LeetCode: Subsets II (binary manipulation for subsets of a set)

https://leetcode.com/problems/subsets-ii/, problem statement:

Given a collection of integers that might contain duplicates, nums, return all possible subsets.
Note: The solution set must not contain duplicate subsets.
For example,
If nums = [1,2,2], a solution is:
[
  [2],
  [1],
  [1,2,2],
  [2,2],
  [1,2],
  []
]

I've posted before a trick to generate subsets of a set non-recursively by using bit math, you can read the post here: https://anothercasualcoder.blogspot.com/2014/10/a-non-recursive-trick-for-subsets.html. Technique to solve this problem is exactly the same with two caveats:

  • First sort the input array so that the key generation for the hash table becomes unique
  • Then keep track of the solutions already seen using a hash table
Complexity is still O(2^n) (actually nlog + 2^n). Beats more than half of the C# submissions. Code is down below, cheers, Marcelo.


Code:


    public class Solution
    {
        public IList<IList<int>> SubsetsWithDup(int[] nums)
        {
            List<IList<int>> solution = new List<IList<int>>();

            Array.Sort(nums);

            Hashtable htSeen = new Hashtable();

            for (int i = 0; i < Math.Pow(2, nums.Length); i++)
            {
                List<int> list = new List<int>();
                int temp = i;

                int index = nums.Length - 1;
                string key = "";
                while (temp > 0)
                {
                    if (temp % 2 == 1)
                    {
                        list.Add(nums[index]);
                        key += nums[index] + "@";
                    }
                    index--;
                    temp /= 2;
                }

                if (!htSeen.ContainsKey(key))

Supplied information:
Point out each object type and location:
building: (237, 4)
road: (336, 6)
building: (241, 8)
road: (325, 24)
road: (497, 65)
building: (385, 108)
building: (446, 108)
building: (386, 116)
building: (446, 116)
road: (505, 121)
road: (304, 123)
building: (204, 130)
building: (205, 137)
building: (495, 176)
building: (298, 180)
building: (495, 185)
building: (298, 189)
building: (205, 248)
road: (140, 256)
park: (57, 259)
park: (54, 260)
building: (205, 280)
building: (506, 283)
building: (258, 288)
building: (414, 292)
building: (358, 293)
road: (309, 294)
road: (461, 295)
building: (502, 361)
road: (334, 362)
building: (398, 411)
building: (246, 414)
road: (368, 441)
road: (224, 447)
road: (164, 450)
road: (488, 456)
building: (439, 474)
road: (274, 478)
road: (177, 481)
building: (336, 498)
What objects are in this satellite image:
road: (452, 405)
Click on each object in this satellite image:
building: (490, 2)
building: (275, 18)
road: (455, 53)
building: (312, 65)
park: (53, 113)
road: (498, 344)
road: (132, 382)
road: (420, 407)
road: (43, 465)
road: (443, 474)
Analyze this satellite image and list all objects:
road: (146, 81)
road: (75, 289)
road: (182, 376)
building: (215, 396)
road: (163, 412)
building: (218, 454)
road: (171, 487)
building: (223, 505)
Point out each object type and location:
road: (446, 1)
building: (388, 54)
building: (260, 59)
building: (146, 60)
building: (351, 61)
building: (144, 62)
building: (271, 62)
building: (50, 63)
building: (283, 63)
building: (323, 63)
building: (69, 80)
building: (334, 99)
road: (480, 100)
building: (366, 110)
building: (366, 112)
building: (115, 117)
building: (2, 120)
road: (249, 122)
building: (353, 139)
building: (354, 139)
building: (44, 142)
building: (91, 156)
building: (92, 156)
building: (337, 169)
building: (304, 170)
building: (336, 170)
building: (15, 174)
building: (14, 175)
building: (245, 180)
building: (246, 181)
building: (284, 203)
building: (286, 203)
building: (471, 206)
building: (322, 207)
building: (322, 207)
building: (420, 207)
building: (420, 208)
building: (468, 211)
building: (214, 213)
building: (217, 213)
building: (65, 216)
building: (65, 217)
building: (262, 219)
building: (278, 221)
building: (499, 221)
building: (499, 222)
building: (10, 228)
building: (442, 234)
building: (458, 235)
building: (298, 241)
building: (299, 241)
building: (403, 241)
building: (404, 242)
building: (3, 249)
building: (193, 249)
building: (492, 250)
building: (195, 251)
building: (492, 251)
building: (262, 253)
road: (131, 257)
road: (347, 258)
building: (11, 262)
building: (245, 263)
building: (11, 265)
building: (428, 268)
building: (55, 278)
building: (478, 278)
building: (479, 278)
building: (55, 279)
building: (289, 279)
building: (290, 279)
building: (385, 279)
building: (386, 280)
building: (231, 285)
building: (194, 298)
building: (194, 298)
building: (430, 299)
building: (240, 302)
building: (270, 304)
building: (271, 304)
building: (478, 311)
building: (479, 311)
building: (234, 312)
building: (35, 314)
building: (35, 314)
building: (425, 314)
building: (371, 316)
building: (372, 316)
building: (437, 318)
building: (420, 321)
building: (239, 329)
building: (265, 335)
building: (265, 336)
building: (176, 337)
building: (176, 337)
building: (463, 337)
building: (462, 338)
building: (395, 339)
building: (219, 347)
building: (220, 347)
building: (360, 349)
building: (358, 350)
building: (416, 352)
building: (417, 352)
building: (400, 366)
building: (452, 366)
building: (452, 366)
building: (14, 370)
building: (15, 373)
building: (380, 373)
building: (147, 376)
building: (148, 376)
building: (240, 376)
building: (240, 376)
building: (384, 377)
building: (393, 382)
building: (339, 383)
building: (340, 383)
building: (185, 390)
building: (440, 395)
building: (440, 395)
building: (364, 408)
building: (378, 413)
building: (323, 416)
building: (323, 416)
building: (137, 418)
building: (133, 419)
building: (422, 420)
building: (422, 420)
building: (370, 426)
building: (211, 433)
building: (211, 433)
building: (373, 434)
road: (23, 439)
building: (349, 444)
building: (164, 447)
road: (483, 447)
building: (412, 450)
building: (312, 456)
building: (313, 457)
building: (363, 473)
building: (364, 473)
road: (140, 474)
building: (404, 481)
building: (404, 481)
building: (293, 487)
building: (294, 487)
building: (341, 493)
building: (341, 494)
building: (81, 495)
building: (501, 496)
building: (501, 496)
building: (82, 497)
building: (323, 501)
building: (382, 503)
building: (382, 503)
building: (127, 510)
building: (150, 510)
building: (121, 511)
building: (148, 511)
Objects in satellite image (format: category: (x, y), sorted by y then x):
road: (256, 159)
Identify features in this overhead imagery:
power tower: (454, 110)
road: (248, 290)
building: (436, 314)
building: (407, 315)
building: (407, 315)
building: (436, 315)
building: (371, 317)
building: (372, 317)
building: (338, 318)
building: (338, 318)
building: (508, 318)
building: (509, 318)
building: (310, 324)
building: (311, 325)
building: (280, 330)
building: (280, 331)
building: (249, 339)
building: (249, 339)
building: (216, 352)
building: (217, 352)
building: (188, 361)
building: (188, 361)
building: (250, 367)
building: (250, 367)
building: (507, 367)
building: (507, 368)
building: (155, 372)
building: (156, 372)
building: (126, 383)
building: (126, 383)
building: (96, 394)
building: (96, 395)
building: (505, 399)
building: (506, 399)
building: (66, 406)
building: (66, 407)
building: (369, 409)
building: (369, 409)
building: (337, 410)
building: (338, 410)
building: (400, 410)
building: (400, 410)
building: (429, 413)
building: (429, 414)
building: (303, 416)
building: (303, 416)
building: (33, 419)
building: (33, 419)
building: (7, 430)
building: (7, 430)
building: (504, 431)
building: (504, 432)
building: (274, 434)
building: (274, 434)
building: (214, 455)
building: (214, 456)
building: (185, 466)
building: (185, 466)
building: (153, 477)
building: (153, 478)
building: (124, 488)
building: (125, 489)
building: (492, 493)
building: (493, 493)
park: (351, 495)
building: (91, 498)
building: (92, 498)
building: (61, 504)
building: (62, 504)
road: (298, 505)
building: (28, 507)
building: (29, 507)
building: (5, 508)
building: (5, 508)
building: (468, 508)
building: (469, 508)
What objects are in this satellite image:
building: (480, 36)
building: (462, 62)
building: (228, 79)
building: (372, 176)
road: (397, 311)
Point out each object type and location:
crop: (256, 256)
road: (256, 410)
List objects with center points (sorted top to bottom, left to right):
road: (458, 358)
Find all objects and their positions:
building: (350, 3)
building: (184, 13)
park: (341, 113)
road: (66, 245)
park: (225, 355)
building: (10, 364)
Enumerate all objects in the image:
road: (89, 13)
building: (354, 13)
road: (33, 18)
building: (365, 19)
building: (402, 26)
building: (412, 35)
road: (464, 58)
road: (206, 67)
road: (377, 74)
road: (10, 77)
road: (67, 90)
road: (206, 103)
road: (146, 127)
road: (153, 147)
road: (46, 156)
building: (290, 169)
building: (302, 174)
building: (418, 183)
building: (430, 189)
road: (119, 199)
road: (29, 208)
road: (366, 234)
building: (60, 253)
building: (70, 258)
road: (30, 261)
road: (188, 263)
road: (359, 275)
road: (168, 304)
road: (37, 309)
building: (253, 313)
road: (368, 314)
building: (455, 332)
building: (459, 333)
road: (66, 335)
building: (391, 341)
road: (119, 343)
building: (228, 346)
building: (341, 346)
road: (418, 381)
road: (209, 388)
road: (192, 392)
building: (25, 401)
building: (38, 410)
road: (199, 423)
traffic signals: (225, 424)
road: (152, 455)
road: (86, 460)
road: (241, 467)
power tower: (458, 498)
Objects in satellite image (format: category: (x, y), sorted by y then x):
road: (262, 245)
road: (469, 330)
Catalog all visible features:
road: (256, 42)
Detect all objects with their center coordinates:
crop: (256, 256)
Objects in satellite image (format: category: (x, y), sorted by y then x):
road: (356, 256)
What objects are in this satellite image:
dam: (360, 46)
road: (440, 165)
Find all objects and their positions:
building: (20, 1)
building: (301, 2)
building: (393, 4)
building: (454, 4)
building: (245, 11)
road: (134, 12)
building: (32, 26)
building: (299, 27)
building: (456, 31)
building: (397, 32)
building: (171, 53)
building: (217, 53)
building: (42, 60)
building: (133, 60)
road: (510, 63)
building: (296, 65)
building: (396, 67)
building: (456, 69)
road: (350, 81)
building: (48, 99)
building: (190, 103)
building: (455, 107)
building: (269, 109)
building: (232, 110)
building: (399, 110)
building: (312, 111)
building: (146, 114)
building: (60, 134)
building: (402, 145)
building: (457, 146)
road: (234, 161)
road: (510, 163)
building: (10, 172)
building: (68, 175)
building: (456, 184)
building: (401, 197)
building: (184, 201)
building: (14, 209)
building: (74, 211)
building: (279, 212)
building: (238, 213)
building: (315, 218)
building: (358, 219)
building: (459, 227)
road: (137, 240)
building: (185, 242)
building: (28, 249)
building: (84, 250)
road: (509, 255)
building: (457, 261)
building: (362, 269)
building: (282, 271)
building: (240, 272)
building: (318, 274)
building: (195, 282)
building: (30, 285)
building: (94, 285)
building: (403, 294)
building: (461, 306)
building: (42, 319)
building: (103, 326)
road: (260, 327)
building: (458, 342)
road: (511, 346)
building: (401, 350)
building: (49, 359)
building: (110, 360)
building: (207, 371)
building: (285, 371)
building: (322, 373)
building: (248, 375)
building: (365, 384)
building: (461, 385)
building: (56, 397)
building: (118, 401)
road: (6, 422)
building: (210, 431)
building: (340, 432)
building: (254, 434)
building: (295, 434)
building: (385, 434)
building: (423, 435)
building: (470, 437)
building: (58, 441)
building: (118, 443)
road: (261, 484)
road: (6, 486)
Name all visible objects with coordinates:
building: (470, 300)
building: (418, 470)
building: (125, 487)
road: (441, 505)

What you need to do:
Pick up the LeetCode Subsets II write-up at the point where it ends and continue it.

Task output:
                {
                    solution.Add(list);
                    htSeen.Add(key, true);
                }
            }

            return solution;
        }
    }

Comments

  1. I love this problem! C++ 9ms solution below:

    class Solution {
    public:
    vector> subsetsWithDup(vector& nums) {
    sort(nums.begin(), nums.end());
    set> subsets;
    for (int included = 0; included < (1 << nums.size()); ++included) {
    vector subset;
    for (int i = 0; i < nums.size(); ++i) {
    if (included >> i & 1) subset.push_back(nums[i]);
    }
    subsets.emplace(subset);
    }
    vector> result(subsets.cbegin(), subsets.cend());
    return result;
    }
    };

    http://ideone.com/a5uTiH

    Interestingly a recursive solution using vector to track included elements had the same performance, so compilers really rock these days :)

    I'm not sure how much overhead using a string as a key adds, but having a custom hash code comparison using a list directly would probably help speeding things up for your implementation, even though I'm using a Red-Black tree as a set implementation and its logN performance is apparently good enough :) I'd probably still recommend using at least a HashSet instead of Hashtable because at the very least its Add method implementation returns a boolean indicating whether an element was actually added, so you could replace your check for duplicates with

    if (htSeen.Add(key))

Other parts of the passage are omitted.